On 1 April 2016, at the Carnegie Endowment headquarters in Washington, Nazarbayev said, "It is very important to steer regional processes in a constructive direction, reducing the potential for conflict in the region by deepening cooperation and integration. That is why I proposed the creation of a United Eurasian Economic Area."

In 2018, a scientific article referred to the SCO and the EAEU as the foundation for a future Greater Eurasian Partnership.

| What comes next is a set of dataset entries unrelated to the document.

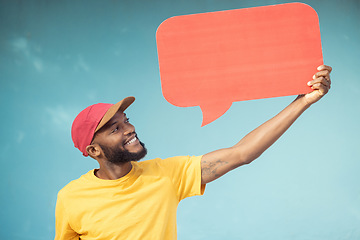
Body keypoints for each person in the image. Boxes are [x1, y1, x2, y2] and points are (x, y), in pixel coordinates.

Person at [55, 65, 332, 240]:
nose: (129, 129)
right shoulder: (71, 197)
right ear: (93, 150)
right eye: (115, 129)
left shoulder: (166, 174)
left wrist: (303, 101)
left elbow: (241, 153)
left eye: (126, 120)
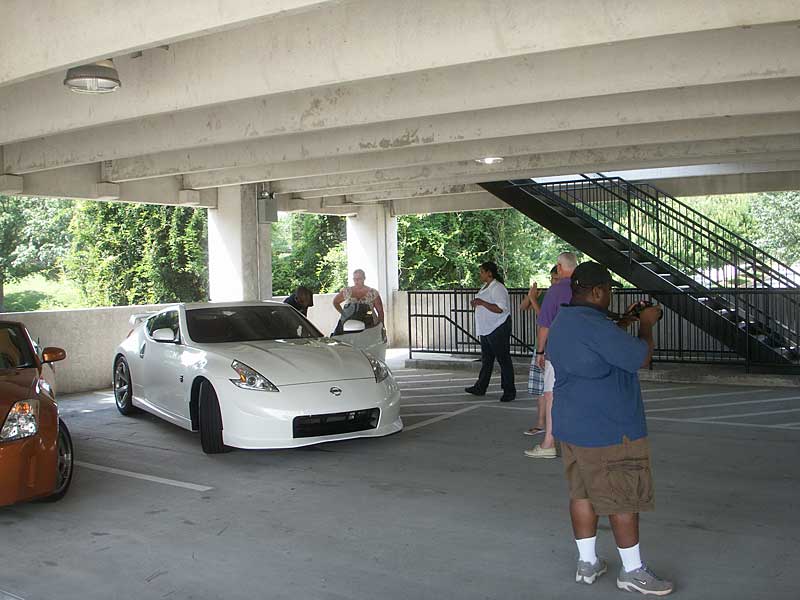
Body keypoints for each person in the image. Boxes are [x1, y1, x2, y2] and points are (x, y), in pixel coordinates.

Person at [546, 261, 673, 595]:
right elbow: (640, 357)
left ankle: (587, 563)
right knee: (622, 498)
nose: (611, 297)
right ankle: (632, 571)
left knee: (582, 494)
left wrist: (624, 320)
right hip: (608, 430)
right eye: (609, 291)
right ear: (598, 291)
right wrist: (646, 324)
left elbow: (594, 343)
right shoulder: (597, 328)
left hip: (573, 428)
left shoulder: (566, 319)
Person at [525, 252, 577, 459]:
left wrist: (540, 351)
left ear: (559, 267)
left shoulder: (556, 290)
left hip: (558, 349)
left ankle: (549, 442)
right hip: (584, 349)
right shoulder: (584, 288)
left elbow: (545, 324)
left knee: (551, 394)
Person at [464, 261, 516, 402]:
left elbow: (500, 308)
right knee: (487, 360)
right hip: (487, 328)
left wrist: (481, 303)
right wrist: (477, 303)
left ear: (489, 273)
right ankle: (481, 387)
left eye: (482, 271)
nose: (480, 274)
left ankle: (509, 390)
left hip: (498, 327)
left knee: (503, 359)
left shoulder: (498, 287)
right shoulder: (485, 287)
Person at [520, 265, 558, 436]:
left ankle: (552, 425)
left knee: (552, 389)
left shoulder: (565, 295)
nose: (553, 283)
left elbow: (545, 318)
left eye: (556, 279)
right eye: (552, 279)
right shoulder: (547, 294)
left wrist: (534, 300)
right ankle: (541, 422)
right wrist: (531, 296)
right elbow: (523, 307)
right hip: (541, 347)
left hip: (555, 348)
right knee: (541, 389)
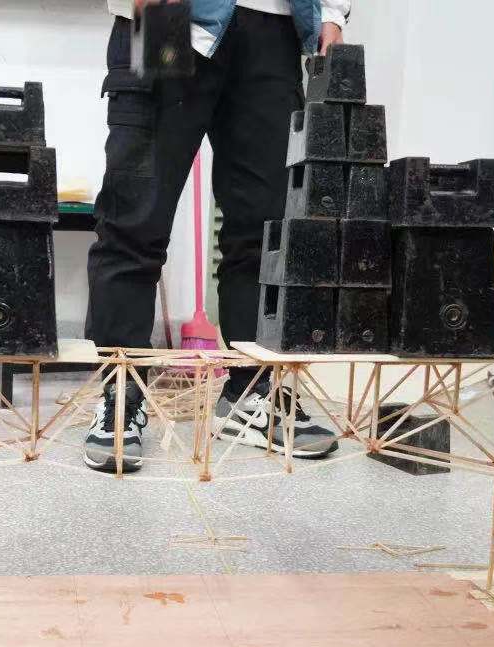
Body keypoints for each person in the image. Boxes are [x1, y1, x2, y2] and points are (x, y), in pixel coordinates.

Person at [82, 0, 350, 472]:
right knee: (135, 218)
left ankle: (251, 392)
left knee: (266, 232)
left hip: (273, 29)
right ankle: (122, 392)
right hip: (167, 16)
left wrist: (331, 12)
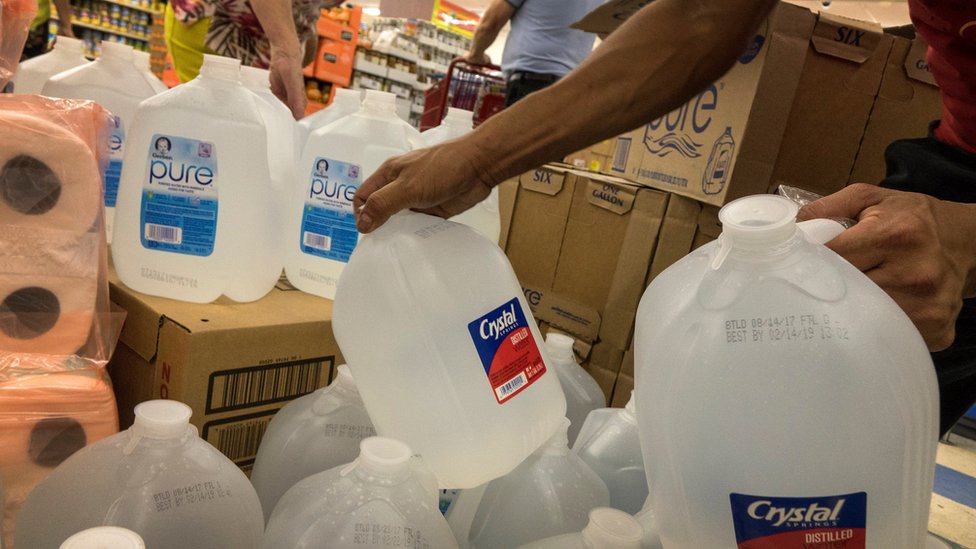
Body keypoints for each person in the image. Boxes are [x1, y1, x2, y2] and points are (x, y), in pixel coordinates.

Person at [354, 0, 976, 436]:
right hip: (955, 163)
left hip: (957, 214)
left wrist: (966, 235)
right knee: (837, 449)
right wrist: (481, 157)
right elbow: (701, 17)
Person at [164, 0, 340, 118]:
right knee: (213, 135)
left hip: (265, 39)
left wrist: (303, 36)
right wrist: (286, 48)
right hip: (219, 26)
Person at [460, 0, 603, 106]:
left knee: (517, 144)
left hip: (531, 85)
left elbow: (490, 24)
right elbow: (612, 34)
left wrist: (475, 55)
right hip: (572, 92)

In 2018, a scientific article provided an opportunity to assess the potential involvement of the European Union after the joint communiqué of the European Commission and the High Representative of the European Union for Foreign Affairs and Security Policy "Connecting Europe and Asia. Building a Strategy for the European Union" (19 September 2018), but the EU document was not a response to the Russian initiative, but an independent document.

In 2019, Nursultan Nazarbayev proposed a new vision for the further development of integration processes in Eurasia. "We need to establish full-fledged economic cooperation between the Eurasian Economic Union, the European Union, the Shanghai Cooperation Organisation and ASEAN".

On 23 October 2020, Alexander Shokhin, President of the Russian Union of Industrialists and Entrepreneurs (RSPP), stated that the Shanghai Cooperation Organisation (SCO) could become a key element in the integration processes in Greater Eurasia.

In 2020, a scientific article considers the Shanghai Cooperation Organisation as a fundamental element in the structure of Greater Eurasia.

According to Andrei Kortunov's 2020 article, "The Partnership does not represent an alliance of the Eurasian East against the European West. Europe is eventually a large peninsula in the north-west of the Eurasian continent, and it should not oppose Eurasia, but become an integral part of it. Therefore, the Partnership remains open to the European Union, which can join the Partnership's work in whatever forms and to whatever extent it deems appropriate."

In 2021, Russian Foreign Minister Sergey Lavrov said in an interview with the Pakistani newspaper The News International that participation in the Greater Eurasian Partnership was open to the European Union if Brussels showed interest. Putin also expressed the opinion that European Union participation would be "truly harmonious, balanced and comprehensive". Kazakhstan's President Tokayev stated that Kazakhstan remains positive about the process of creating the Greater Eurasian Partnership: "I believe that the Commonwealth of Independent States could be the most suitable base for implementing a mega-project such as the Greater Eurasian Partnership".

In 2023, Ravshan Nazarov, Senior Research Fellow at the Institute of State and Law of the Academy of Sciences of the Republic of Uzbekistan, noted that "when the term Greater Eurasia was first discussed, it referred to Eurasia from Lisbon to Vladivostok. Another thing is that most of Eurasia consists of the countries of the Shanghai Cooperation Organisation. Therefore, we can say that the SCO is an institutional tool around which integration projects are being united."

On 19 June 2023, Lavrov stated that the Greater Eurasian Partnership had become Russia's flagship project.

In 2024, Russian Deputy Foreign Minister Alexander Pankin stated that no European partners would be excluded. "When conditions are created, of course, Greater Eurasia and the Greater Eurasian Partnership could include what was previously called the space from Lisbon to Vladivostok."

=== Continental union and security ===
In Perm on 29 May 2025, Lavrov stated at the Eurasian International Socio-Political Hearings on the Formation of an Architecture of an Equal and Indivisible System of Security and Cooperation in the Eurasian Space in 2025 that "the Greater Eurasian Partnership is not limited to economics, trade, transport and logistics alone. It is the material basis for another Russian initiative - the initiative to form a Eurasian security architecture, which Putin put forward in his speech at the Russian Foreign Ministry on 14 June 2024. ... In Africa, there is a pan-continental organization, the African Union, in Latin America - CELAC, but in Eurasia there is no such pan-continental association yet."